Upon request, I'm providing examples below. It's mixed languages since the post didn't appear to be language specific anyways. I'm just using what I had available to hack together for examples. They aren't fully tested or tested at all, but I've worked with bits of the code before in other projects, so these are proof of concept code examples of how you'd implement the solutions I just mentioned.
//Example of element attribute processing by page source and regex (in PHP)
$pgSrc = $sel->getPageSource();
//simple hyperlink extraction via regex below, replace with better regex pattern as desired
preg_match_all("/<a.+href=\"(.+)\"/",$pgSrc,$matches,PREG_PATTERN_ORDER);
//$matches is a 2D array, $matches[0] is array of whole string matched, $matches[1] is array of what's in parenthesis
//you either get an array of all matched link URL values in parenthesis capture group or an empty array
$links = count($matches) >= 2 ? $matches[1] : array();
//now do as you wish, iterating over all link URLs
//NOTE: these are URLs only, not actual hyperlink elements
//Example of XML DOM parsing with Selenium RC (in Java)

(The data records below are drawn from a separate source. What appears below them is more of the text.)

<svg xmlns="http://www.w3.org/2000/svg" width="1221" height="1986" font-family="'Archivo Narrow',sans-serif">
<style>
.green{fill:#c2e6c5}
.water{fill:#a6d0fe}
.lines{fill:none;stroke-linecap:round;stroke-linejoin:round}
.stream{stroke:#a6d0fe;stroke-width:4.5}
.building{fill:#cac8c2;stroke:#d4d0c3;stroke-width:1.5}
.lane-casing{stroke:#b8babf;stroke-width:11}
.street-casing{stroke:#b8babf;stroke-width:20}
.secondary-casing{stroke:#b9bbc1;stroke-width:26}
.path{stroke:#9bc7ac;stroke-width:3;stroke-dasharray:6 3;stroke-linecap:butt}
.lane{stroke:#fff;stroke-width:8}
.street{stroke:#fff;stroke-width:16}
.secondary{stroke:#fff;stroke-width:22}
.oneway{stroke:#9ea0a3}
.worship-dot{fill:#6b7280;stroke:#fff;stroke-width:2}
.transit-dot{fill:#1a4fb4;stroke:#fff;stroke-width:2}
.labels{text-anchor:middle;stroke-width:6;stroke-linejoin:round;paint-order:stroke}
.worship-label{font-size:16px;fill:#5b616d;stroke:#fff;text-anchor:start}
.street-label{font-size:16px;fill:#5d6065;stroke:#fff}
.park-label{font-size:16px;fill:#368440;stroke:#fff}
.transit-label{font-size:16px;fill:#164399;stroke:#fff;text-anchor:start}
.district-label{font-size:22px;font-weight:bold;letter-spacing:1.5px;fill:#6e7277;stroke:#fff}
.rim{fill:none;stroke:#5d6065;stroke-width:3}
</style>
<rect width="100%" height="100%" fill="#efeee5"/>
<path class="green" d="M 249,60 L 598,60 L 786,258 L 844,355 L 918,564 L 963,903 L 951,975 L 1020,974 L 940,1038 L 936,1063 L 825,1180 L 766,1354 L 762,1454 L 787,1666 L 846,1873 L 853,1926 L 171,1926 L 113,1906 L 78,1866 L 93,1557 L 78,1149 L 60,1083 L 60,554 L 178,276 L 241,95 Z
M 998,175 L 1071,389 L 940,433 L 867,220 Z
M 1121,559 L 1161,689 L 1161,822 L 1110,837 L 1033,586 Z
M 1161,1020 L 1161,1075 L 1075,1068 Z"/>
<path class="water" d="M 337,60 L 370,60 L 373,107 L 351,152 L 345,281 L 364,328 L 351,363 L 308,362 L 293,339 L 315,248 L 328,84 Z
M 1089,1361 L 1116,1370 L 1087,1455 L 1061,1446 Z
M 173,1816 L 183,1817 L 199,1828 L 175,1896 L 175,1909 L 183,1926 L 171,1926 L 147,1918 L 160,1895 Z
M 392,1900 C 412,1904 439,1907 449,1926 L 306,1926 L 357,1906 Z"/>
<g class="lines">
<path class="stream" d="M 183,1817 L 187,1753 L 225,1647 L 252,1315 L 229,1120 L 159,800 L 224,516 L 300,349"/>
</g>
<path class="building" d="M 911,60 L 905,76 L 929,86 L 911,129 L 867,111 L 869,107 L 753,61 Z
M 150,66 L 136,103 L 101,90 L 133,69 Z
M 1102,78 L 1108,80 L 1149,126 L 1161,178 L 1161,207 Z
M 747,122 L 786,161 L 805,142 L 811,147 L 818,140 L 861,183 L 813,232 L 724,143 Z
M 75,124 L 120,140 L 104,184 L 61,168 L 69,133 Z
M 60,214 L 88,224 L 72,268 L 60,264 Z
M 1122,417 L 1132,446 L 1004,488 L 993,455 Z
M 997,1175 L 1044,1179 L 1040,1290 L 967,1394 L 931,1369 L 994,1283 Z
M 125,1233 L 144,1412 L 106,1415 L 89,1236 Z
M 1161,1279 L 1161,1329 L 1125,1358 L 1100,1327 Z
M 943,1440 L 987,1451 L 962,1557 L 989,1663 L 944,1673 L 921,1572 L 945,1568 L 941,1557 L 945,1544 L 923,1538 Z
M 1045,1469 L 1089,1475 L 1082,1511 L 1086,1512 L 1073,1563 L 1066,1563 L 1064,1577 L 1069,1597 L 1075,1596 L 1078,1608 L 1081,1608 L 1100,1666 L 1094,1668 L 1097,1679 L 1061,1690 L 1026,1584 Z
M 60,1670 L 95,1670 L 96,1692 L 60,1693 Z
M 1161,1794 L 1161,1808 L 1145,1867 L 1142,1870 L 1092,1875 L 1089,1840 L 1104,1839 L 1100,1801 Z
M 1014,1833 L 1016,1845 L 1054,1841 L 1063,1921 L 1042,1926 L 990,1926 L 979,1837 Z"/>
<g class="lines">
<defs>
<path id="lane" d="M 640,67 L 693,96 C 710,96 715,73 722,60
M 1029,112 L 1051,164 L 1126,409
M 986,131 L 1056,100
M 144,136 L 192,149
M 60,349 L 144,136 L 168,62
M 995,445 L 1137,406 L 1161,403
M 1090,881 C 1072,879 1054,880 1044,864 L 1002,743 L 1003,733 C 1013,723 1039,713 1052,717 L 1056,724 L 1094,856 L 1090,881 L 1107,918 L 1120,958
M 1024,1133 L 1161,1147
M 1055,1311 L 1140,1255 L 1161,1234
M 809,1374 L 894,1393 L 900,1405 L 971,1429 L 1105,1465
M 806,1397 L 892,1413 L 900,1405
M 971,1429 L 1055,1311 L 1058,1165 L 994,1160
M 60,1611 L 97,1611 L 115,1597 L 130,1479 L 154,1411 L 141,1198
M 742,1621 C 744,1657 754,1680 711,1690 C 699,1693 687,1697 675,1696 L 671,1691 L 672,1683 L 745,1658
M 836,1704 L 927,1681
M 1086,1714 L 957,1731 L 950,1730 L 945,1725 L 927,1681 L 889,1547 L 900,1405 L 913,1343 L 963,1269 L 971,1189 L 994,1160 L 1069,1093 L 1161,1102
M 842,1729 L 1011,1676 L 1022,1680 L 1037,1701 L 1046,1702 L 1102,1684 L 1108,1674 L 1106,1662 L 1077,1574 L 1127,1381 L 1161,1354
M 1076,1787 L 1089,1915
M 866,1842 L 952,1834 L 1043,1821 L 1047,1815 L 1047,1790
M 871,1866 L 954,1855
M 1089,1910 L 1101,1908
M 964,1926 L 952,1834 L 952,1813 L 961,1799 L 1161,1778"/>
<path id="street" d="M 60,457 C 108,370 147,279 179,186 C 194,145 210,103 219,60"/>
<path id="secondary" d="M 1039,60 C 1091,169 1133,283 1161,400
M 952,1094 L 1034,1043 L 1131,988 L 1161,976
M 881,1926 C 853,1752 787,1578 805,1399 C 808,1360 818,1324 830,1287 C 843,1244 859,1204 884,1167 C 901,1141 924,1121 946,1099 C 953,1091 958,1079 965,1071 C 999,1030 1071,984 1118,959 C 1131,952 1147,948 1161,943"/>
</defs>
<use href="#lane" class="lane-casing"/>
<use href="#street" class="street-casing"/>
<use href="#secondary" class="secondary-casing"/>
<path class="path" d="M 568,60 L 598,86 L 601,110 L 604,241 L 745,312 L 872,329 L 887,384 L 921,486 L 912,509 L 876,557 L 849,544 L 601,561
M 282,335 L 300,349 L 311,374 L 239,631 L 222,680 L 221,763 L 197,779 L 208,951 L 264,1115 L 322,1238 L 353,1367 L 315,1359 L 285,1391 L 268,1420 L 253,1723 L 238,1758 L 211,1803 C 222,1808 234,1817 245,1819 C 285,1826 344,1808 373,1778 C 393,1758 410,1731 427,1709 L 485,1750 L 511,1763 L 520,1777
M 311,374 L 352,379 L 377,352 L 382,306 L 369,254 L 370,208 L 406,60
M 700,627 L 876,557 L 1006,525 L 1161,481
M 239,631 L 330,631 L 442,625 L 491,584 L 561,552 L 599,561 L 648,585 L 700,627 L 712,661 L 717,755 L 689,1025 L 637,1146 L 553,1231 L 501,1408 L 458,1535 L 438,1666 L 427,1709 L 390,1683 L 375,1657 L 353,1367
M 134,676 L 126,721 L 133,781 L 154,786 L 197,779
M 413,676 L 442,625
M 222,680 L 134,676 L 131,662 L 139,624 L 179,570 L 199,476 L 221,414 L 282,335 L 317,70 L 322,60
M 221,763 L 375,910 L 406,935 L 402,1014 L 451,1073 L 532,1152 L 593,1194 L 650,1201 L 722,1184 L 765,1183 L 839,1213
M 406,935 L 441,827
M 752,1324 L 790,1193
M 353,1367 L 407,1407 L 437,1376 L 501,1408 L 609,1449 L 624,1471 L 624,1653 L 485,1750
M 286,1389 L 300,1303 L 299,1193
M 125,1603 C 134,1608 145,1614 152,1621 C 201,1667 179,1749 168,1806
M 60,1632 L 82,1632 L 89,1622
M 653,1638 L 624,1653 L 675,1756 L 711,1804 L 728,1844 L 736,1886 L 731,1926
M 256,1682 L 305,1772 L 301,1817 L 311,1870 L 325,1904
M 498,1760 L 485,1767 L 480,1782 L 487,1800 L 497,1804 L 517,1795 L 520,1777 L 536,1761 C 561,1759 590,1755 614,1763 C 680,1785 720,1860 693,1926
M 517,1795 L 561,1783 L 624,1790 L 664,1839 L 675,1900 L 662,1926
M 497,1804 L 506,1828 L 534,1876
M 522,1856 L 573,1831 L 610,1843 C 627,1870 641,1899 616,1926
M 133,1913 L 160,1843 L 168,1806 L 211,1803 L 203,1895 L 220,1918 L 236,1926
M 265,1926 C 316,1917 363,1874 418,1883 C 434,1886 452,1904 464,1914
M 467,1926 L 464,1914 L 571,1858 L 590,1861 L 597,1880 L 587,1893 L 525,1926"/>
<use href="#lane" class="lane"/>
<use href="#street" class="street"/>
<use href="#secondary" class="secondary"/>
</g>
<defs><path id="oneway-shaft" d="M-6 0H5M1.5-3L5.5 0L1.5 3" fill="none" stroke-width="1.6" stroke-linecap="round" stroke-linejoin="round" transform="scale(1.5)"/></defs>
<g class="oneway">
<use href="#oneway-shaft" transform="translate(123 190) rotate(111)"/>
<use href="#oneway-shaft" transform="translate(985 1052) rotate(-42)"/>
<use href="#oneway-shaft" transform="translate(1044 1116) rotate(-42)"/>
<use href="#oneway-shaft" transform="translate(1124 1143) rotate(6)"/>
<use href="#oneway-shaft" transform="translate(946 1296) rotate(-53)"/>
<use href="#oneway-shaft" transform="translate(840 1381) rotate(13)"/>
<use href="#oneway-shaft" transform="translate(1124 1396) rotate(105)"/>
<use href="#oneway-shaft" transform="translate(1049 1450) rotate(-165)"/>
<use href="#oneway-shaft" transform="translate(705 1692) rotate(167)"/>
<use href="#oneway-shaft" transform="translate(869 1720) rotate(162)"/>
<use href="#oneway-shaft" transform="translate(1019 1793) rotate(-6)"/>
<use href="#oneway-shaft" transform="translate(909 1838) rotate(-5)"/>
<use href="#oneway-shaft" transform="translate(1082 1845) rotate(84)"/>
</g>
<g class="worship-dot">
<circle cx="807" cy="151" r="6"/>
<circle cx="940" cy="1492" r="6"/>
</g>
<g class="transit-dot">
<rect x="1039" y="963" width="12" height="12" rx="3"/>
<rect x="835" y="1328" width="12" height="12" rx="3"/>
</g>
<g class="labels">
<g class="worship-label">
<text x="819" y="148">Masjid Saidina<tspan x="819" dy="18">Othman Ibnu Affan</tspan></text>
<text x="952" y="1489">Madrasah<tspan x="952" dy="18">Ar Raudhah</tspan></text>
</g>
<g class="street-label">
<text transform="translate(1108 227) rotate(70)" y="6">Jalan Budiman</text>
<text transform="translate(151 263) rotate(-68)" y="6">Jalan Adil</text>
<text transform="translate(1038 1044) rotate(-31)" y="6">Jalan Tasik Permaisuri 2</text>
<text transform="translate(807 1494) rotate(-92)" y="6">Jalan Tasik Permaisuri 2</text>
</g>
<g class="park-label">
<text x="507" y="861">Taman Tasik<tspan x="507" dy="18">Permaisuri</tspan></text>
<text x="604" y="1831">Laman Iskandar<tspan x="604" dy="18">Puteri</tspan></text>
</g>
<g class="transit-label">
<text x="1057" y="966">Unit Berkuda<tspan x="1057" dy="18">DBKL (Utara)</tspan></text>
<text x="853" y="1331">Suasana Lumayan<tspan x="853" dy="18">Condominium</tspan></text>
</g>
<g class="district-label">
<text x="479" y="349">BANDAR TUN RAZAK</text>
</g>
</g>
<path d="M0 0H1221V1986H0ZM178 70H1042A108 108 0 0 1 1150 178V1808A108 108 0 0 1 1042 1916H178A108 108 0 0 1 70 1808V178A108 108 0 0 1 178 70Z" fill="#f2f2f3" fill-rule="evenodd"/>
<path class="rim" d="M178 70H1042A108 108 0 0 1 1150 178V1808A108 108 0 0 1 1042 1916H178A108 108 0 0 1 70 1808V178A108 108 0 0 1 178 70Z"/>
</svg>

String locator = "id=someElement";
String htmlSrcSubset = sel.getEval("this.browserbot.findElement(\""+locator+"\").innerHTML");
//using JSoup XML parser library for Java, see jsoup.org
Document doc = Jsoup.parse(htmlSrcSubset);
/* once you have this document object, can then manipulate & traverse
it as an XML/HTML node tree. I'm not going to go into details on this
as you'd need to know XML DOM traversal and XPath (not just for finding locators).
But this tutorial URL will give you some ideas:
http://jsoup.org/cookbook/extracting-data/dom-navigation
the example there seems to indicate first getting the element/node defined
by content tag within the "document" or source, then from there get all
hyperlink elements/nodes and then traverse that as a list/array, doing
whatever you want with an object oriented approach for each element in
the array. Each element is an XML node with properties. If you study it,
you'd find this approach gives you the power/access that WebDriver/Selenium 2
now gives you with WebElements but the example here is what you can do in
Selenium RC to get similar WebElement kind of capability
*/
Selenium's By.Id and By.CssSelector methods do not support Regex and By.XPath only does where XPath 2.0 is enabled. If you want to use Regex, you can do something like this:
void MyCallingMethod(IWebDriver driver)
{
//Search by ID:
string attrName = "id";
//Regex = 'a number that is 1-10 digits long'
string attrRegex= "[0-9]{1,10}";
SearchByAttribute(driver, attrName, attrRegex);
}
IEnumerable<IWebElement> SearchByAttribute(IWebDriver driver, string attrName, string attrRegex)
{
List<IWebElement> elements = new List<IWebElement>();
//Allows spaces around equal sign. Ex: id = 55
string searchString = attrName +"\\s*=\\s*\"" + attrRegex +"\"";
//Search page source
MatchCollection matches = Regex.Matches(driver.PageSource, searchString, RegexOptions.IgnoreCase);
//iterate over matches
foreach (Match match in matches)
{
//Get exact attribute value
Match innerMatch = Regex.Match(match.Value, attrRegex);
cssSelector = "[" + attrName + "=" + attrRegex + "]";
//Find element by exact attribute value
elements.Add(driver.FindElement(By.CssSelector(cssSelector)));
}
return elements;
}
Note: this code is untested. Also, you can optimize this method by figuring out a way to eliminate the second search.